Work to complete :: Each record must appear in the answer exactly as given.

Segment Start: Input material

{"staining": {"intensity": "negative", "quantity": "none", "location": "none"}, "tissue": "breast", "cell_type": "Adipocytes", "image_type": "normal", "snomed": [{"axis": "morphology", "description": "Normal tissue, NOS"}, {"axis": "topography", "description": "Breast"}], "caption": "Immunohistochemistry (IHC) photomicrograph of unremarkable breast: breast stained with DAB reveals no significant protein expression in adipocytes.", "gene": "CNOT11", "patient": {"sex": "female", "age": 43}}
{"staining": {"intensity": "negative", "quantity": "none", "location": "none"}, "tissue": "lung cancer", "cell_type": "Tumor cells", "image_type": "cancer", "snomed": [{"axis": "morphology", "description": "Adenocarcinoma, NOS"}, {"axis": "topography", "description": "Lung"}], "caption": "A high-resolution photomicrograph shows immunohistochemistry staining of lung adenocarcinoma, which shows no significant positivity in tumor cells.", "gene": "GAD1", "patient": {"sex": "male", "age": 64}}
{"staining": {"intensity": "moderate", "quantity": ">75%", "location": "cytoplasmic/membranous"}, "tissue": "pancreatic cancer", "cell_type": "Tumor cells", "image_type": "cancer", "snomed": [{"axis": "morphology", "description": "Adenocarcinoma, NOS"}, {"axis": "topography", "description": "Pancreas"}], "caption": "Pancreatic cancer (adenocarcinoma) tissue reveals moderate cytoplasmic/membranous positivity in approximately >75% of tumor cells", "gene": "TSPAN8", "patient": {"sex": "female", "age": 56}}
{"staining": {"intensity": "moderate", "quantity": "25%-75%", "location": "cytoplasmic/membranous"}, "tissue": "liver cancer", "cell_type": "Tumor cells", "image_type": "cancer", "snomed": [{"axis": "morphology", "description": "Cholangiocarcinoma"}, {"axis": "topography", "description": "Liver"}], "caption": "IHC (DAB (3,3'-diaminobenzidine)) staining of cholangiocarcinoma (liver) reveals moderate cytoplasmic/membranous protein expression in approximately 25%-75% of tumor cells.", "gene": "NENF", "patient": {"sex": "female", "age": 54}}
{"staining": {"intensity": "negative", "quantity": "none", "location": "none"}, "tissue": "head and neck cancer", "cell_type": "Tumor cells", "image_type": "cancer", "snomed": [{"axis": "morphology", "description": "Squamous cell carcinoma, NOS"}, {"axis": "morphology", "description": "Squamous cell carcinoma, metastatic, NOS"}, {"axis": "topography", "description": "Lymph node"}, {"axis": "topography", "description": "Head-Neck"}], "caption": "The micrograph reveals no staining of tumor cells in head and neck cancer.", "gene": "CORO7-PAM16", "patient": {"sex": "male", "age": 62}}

Segment End: Input material

Output ::
{"staining": {"intensity": "negative", "quantity": "none", "location": "none"}, "tissue": "breast", "cell_type": "Adipocytes", "image_type": "normal", "snomed": [{"axis": "morphology", "description": "Normal tissue, NOS"}, {"axis": "topography", "description": "Breast"}], "caption": "Immunohistochemistry (IHC) photomicrograph of unremarkable breast: breast stained with DAB reveals no significant protein expression in adipocytes.", "gene": "CNOT11", "patient": {"sex": "female", "age": 43}}
{"staining": {"intensity": "negative", "quantity": "none", "location": "none"}, "tissue": "lung cancer", "cell_type": "Tumor cells", "image_type": "cancer", "snomed": [{"axis": "morphology", "description": "Adenocarcinoma, NOS"}, {"axis": "topography", "description": "Lung"}], "caption": "A high-resolution photomicrograph shows immunohistochemistry staining of lung adenocarcinoma, which shows no significant positivity in tumor cells.", "gene": "GAD1", "patient": {"sex": "male", "age": 64}}
{"staining": {"intensity": "moderate", "quantity": ">75%", "location": "cytoplasmic/membranous"}, "tissue": "pancreatic cancer", "cell_type": "Tumor cells", "image_type": "cancer", "snomed": [{"axis": "morphology", "description": "Adenocarcinoma, NOS"}, {"axis": "topography", "description": "Pancreas"}], "caption": "Pancreatic cancer (adenocarcinoma) tissue reveals moderate cytoplasmic/membranous positivity in approximately >75% of tumor cells", "gene": "TSPAN8", "patient": {"sex": "female", "age": 56}}
{"staining": {"intensity": "moderate", "quantity": "25%-75%", "location": "cytoplasmic/membranous"}, "tissue": "liver cancer", "cell_type": "Tumor cells", "image_type": "cancer", "snomed": [{"axis": "morphology", "description": "Cholangiocarcinoma"}, {"axis": "topography", "description": "Liver"}], "caption": "IHC (DAB (3,3'-diaminobenzidine)) staining of cholangiocarcinoma (liver) reveals moderate cytoplasmic/membranous protein expression in approximately 25%-75% of tumor cells.", "gene": "NENF", "patient": {"sex": "female", "age": 54}}
{"staining": {"intensity": "negative", "quantity": "none", "location": "none"}, "tissue": "head and neck cancer", "cell_type": "Tumor cells", "image_type": "cancer", "snomed": [{"axis": "morphology", "description": "Squamous cell carcinoma, NOS"}, {"axis": "morphology", "description": "Squamous cell carcinoma, metastatic, NOS"}, {"axis": "topography", "description": "Lymph node"}, {"axis": "topography", "description": "Head-Neck"}], "caption": "The micrograph reveals no staining of tumor cells in head and neck cancer.", "gene": "CORO7-PAM16", "patient": {"sex": "male", "age": 62}}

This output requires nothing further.